The US and its allies have “no smoking gun” proving Syrian President Bashar Al-Assad personally ordered his forces to use chemical weapons to attack a rebel-held Damascus neighbourhood, US national security officials said yesterday.

In secret intelligence assessments and a still-unreleased report summarising US intelligence on the alleged gas attack on August 21, US agencies express high confidence that Syrian government forces carried out the attack, and that Assad’s government therefore bears responsibility, the officials said.

“This was not a rogue operation,” one US official said.

However, the evidence does not prove that Assad himself ordered that chemical munitions be used, according to the officials, who spoke on condition of anonymity.

Evidence that forces loyal to Assad were responsible goes beyond the circumstantial to include electronic intercepts and some tentative scientific samples from the neighbourhood which was attacked, officials said.

While Obama has not yet announced a decision on military action, he has left little doubt the choice was not whether but when to punish Assad’s government for the attack, in which hundreds of people died.

During the week, US government spokespeople have made increasingly emphatic statements declaring that chemical weapons were used and that Assad’s government, rather than rebel forces, were responsible for using them.
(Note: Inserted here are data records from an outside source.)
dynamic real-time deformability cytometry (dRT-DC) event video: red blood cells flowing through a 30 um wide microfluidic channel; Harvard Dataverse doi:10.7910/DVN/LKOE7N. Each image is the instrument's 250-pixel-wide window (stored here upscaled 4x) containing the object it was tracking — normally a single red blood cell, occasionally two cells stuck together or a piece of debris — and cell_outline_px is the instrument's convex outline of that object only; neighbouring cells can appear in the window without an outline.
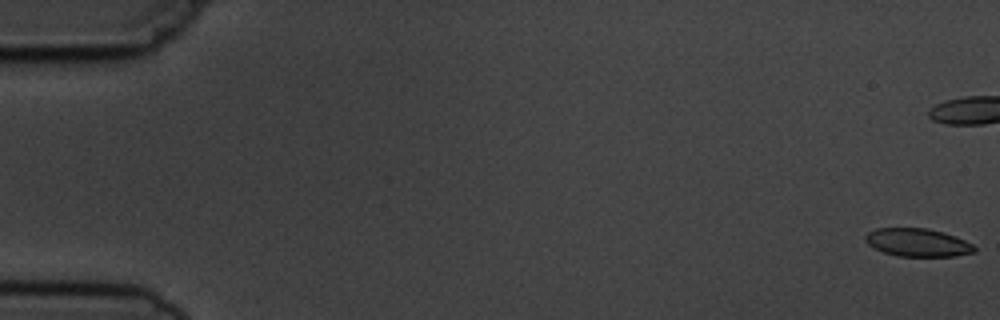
{"species": "common noctule bat (a hibernating species)", "species_latin": "Nyctalus noctula", "temperature_condition": "cold", "stored_images_in_passage": 8, "camera_frame_rate_fps": 3000, "um_per_image_px": 0.085, "animal": {"sex": "male", "body_mass_g": 19.5, "forearm_length_mm": 54.6}, "frame": {"image": 1, "passage_image": 1, "time_ms": 0.0, "image_size_px": [1000, 320], "cell_outline_px": [[976, 252], [956, 256], [896, 256], [884, 252], [868, 244], [864, 240], [864, 236], [868, 232], [876, 228], [928, 228], [944, 232], [956, 236], [972, 244], [976, 248]], "centroid_in_image_um": [78.01, 20.61], "position_along_channel_um": 7.0, "area_um2": 17.92}}
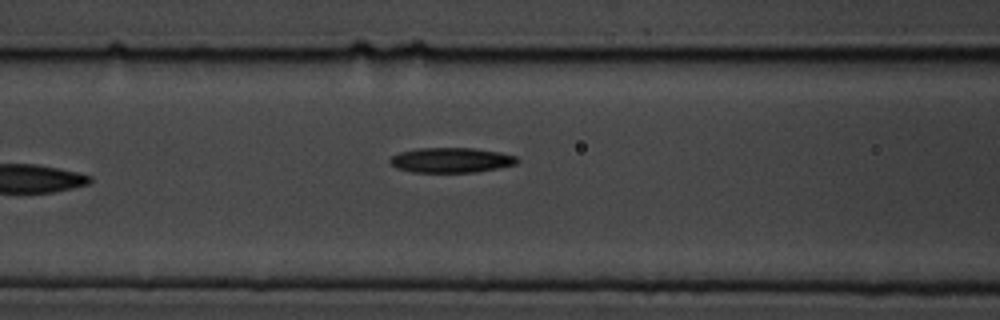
{"frame": {"image": 2, "passage_image": 8, "time_ms": 8.333, "image_size_px": [1000, 320], "cell_outline_px": [[520, 160], [516, 164], [500, 168], [476, 172], [412, 172], [396, 168], [388, 160], [392, 156], [400, 152], [416, 148], [472, 148], [500, 152], [516, 156]], "centroid_in_image_um": [38.36, 13.61], "position_along_channel_um": 128.2, "area_um2": 18.61}}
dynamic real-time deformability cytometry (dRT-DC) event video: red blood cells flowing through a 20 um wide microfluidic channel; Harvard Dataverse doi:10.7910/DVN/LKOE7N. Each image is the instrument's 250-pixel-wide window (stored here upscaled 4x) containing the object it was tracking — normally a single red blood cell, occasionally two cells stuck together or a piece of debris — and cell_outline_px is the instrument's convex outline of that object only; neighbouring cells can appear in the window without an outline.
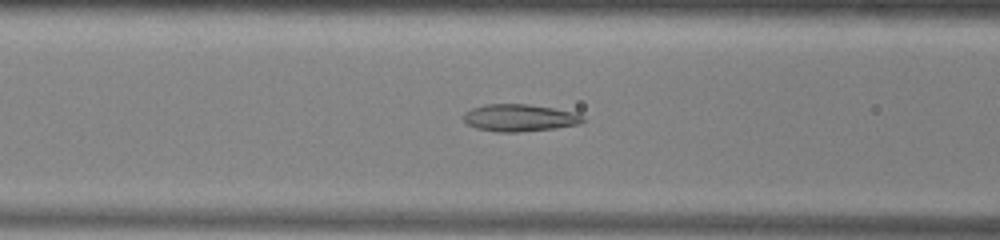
{"species": "common noctule bat (a hibernating species)", "species_latin": "Nyctalus noctula", "temperature_condition": "warm", "stored_images_in_passage": 38, "camera_frame_rate_fps": 3000, "um_per_image_px": 0.085, "animal": {"sex": "male", "body_mass_g": 13.0, "forearm_length_mm": 53.1}, "frame": {"image": 1, "passage_image": 10, "time_ms": 3.0, "image_size_px": [1000, 240], "cell_outline_px": [[588, 120], [580, 124], [556, 128], [520, 132], [496, 132], [476, 128], [468, 124], [464, 120], [464, 112], [472, 108], [484, 104], [528, 104], [576, 112], [584, 116]], "centroid_in_image_um": [44.21, 10.01], "position_along_channel_um": 122.4, "area_um2": 19.13}}
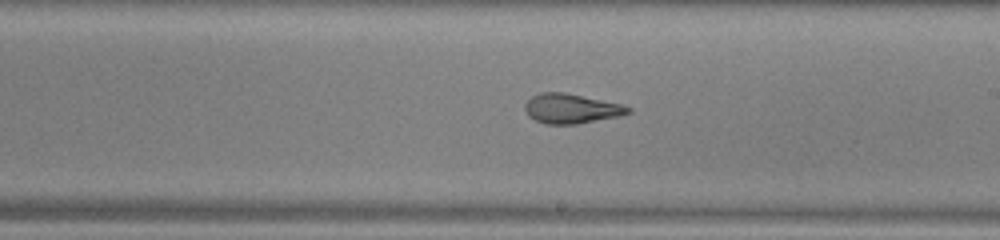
{"frame": {"image": 2, "passage_image": 19, "time_ms": 6.0, "image_size_px": [1000, 240], "cell_outline_px": [[632, 112], [620, 116], [576, 124], [548, 124], [536, 120], [528, 116], [524, 108], [524, 104], [532, 96], [540, 92], [564, 92], [620, 104], [632, 108]], "centroid_in_image_um": [48.54, 9.23], "position_along_channel_um": 240.5, "area_um2": 17.74}}
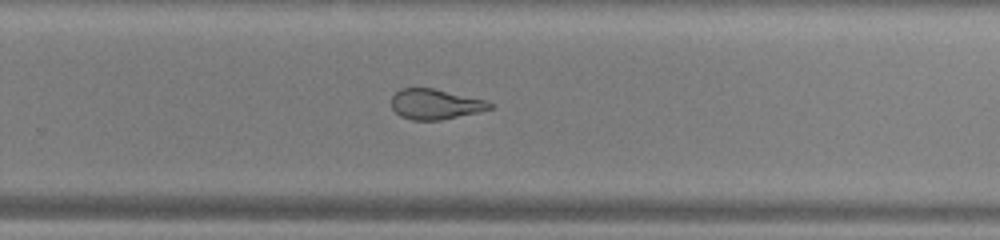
{"frame": {"image": 3, "passage_image": 23, "time_ms": 7.333, "image_size_px": [1000, 240], "cell_outline_px": [[496, 104], [492, 108], [480, 112], [440, 120], [412, 120], [400, 116], [392, 108], [392, 96], [400, 88], [432, 88], [484, 100]], "centroid_in_image_um": [37.0, 8.86], "position_along_channel_um": 292.8, "area_um2": 17.28}, "authors_computed_cell_mechanics": {"area_um2": 19.3052, "velocity_mm_per_s": 3.9417, "shape_relaxation_time_tau1_ms": null, "shape_relaxation_time_tau2_ms": 1.8479, "deformation_change_tau1": null, "deformation_change_tau2": 0.0965}}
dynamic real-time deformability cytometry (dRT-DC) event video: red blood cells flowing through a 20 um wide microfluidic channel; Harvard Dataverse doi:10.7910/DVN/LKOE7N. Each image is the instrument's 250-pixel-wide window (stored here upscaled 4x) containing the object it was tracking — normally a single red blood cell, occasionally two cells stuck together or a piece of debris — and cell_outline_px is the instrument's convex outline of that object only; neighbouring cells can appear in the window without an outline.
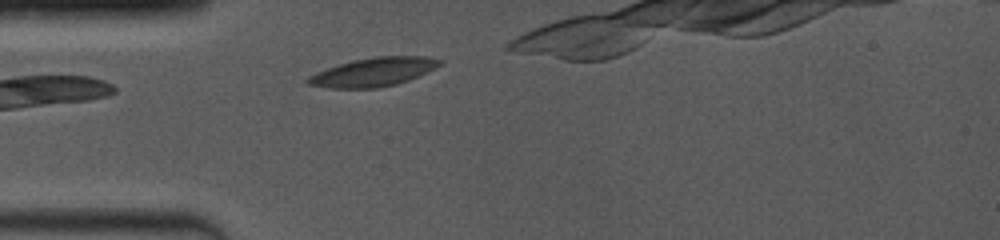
{"species": "common noctule bat (a hibernating species)", "species_latin": "Nyctalus noctula", "temperature_condition": "room temperature", "stored_images_in_passage": 32, "camera_frame_rate_fps": 4000, "um_per_image_px": 0.085, "animal": {"sex": "female", "body_mass_g": 19.0, "forearm_length_mm": 53.3}, "frame": {"image": 1, "passage_image": 2, "time_ms": 0.25, "image_size_px": [1000, 240], "cell_outline_px": [[444, 60], [436, 68], [408, 80], [396, 84], [376, 88], [328, 88], [308, 84], [304, 80], [308, 76], [316, 72], [352, 60], [376, 56], [424, 56]], "centroid_in_image_um": [31.73, 6.12], "position_along_channel_um": 53.3, "area_um2": 21.96}}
“This was a massive, large-scale... multiple-faceted attack against a wide swath of area using very sophisticated rockets, very sophisticated delivery systems that were armed with chemical weapons. There is one party in Syria who has the capability to do that, and it’s the Assad regime,” State Department spokeswoman Marie Harf has said.
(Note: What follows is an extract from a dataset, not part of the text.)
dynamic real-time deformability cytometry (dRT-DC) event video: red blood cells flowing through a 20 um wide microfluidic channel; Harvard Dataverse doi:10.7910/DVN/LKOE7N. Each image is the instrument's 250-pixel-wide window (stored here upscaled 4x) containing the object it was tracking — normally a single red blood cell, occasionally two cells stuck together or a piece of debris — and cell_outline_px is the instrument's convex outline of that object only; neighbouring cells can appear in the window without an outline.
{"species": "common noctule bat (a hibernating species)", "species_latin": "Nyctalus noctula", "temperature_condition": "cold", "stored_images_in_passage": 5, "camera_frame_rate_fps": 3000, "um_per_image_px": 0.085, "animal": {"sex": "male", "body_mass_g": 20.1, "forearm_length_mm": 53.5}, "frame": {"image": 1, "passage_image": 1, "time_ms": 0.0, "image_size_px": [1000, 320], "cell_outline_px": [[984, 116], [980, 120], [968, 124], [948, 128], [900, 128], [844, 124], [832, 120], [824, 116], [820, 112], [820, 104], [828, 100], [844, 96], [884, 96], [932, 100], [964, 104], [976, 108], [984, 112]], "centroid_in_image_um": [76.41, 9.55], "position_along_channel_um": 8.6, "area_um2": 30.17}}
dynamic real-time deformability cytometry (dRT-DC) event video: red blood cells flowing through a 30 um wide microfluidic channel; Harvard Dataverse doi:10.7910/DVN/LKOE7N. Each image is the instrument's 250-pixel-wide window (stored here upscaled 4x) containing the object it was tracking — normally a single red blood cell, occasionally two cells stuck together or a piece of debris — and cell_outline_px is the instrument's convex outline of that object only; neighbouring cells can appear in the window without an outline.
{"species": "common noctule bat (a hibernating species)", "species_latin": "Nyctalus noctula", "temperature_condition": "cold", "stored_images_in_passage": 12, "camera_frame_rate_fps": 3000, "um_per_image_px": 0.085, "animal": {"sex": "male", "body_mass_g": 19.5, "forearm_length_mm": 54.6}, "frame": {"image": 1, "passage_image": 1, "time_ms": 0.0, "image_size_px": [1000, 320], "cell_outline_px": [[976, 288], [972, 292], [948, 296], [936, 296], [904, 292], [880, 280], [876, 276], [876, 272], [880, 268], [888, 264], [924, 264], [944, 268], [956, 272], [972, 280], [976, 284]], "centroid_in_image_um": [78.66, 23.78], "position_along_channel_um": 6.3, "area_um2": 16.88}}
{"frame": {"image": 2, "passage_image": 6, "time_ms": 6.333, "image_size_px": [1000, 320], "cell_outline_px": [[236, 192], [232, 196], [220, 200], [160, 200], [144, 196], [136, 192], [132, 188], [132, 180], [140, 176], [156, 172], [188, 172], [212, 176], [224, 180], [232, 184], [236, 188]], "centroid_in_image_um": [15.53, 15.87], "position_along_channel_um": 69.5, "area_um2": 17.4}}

Harf added that US officials “ultimately, of course, hold President Assad responsible for the use of chemical weapons by his regime against his own people, regardless of where the command and control lies.”
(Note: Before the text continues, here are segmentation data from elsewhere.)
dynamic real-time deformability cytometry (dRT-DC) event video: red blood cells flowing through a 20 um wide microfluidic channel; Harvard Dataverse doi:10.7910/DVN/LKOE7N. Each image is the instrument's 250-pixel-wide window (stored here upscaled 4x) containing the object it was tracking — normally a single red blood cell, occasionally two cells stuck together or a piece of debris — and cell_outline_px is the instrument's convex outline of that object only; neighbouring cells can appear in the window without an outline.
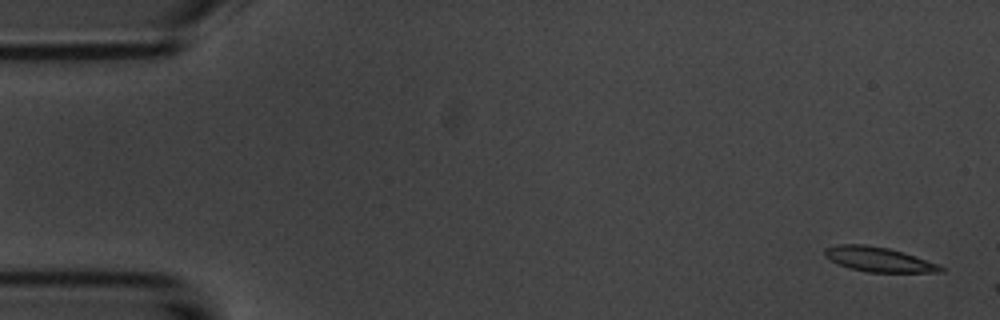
{"species": "common noctule bat (a hibernating species)", "species_latin": "Nyctalus noctula", "temperature_condition": "room temperature", "stored_images_in_passage": 3, "camera_frame_rate_fps": 3000, "um_per_image_px": 0.085, "animal": {"sex": "male", "body_mass_g": 20.1, "forearm_length_mm": 53.5}, "frame": {"image": 1, "passage_image": 1, "time_ms": 0.0, "image_size_px": [1000, 320], "cell_outline_px": [[944, 272], [868, 272], [852, 268], [840, 264], [824, 256], [824, 248], [836, 244], [864, 244], [888, 248], [940, 264], [944, 268]], "centroid_in_image_um": [74.69, 22.04], "position_along_channel_um": 10.3, "area_um2": 16.47}}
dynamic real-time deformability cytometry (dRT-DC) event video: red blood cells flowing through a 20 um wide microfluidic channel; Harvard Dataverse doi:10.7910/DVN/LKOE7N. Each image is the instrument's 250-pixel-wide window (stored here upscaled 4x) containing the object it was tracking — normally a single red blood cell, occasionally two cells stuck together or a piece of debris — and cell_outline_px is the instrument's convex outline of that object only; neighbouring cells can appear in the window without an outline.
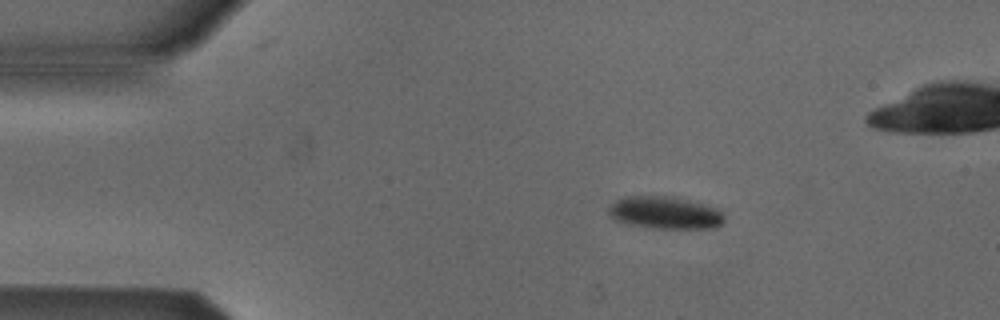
{"species": "Egyptian fruit bat (a non-hibernating species)", "species_latin": "Rousettus aegyptiacus", "temperature_condition": "cold", "stored_images_in_passage": 7, "camera_frame_rate_fps": 3000, "um_per_image_px": 0.085, "animal": {"sex": "male"}, "frame": {"image": 1, "passage_image": 2, "time_ms": 1.0, "image_size_px": [1000, 320], "cell_outline_px": [[724, 220], [720, 224], [712, 228], [652, 228], [628, 224], [616, 220], [608, 216], [608, 204], [624, 196], [676, 196], [720, 208], [724, 216]], "centroid_in_image_um": [56.51, 18.06], "position_along_channel_um": 28.5, "area_um2": 22.25}}
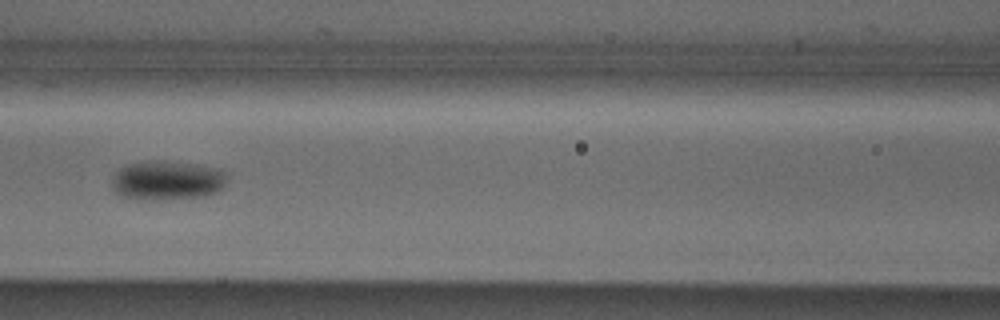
{"frame": {"image": 2, "passage_image": 5, "time_ms": 5.667, "image_size_px": [1000, 320], "cell_outline_px": [[224, 188], [208, 196], [144, 200], [140, 200], [124, 196], [116, 192], [112, 188], [112, 176], [120, 168], [128, 164], [148, 160], [168, 160], [196, 164], [216, 168], [224, 172]], "centroid_in_image_um": [14.18, 15.32], "position_along_channel_um": 152.4, "area_um2": 26.47}}
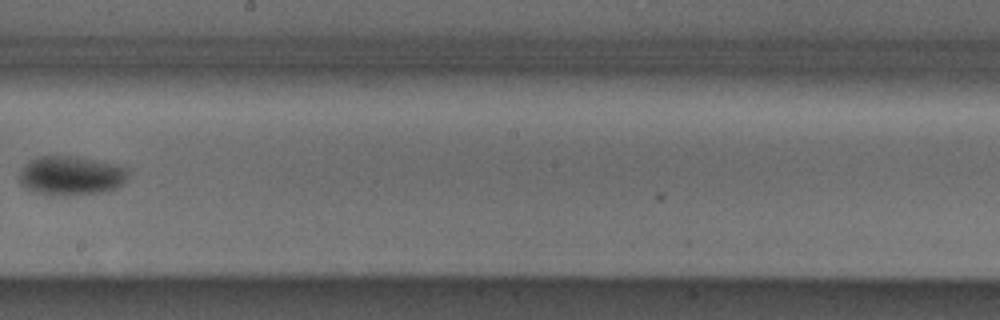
{"frame": {"image": 3, "passage_image": 7, "time_ms": 8.0, "image_size_px": [1000, 320], "cell_outline_px": [[128, 176], [124, 184], [116, 188], [104, 192], [52, 196], [36, 192], [20, 184], [20, 172], [24, 164], [36, 156], [72, 156], [112, 164], [128, 168]], "centroid_in_image_um": [6.03, 14.93], "position_along_channel_um": 242.2, "area_um2": 24.74}}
US security sources and sources close to allied governments say evidence suggests that the initial decision to use chemical weapons may have been made by a field commander rather than in an order from the highest level of the Syrian government. US intelligence stated that they did intercept communications discussing the attack between officials in cen-tral command and in the field. But these do not clearly implicate Assad or his entourage in ordering the use of chemicals, sources familiar with the material said.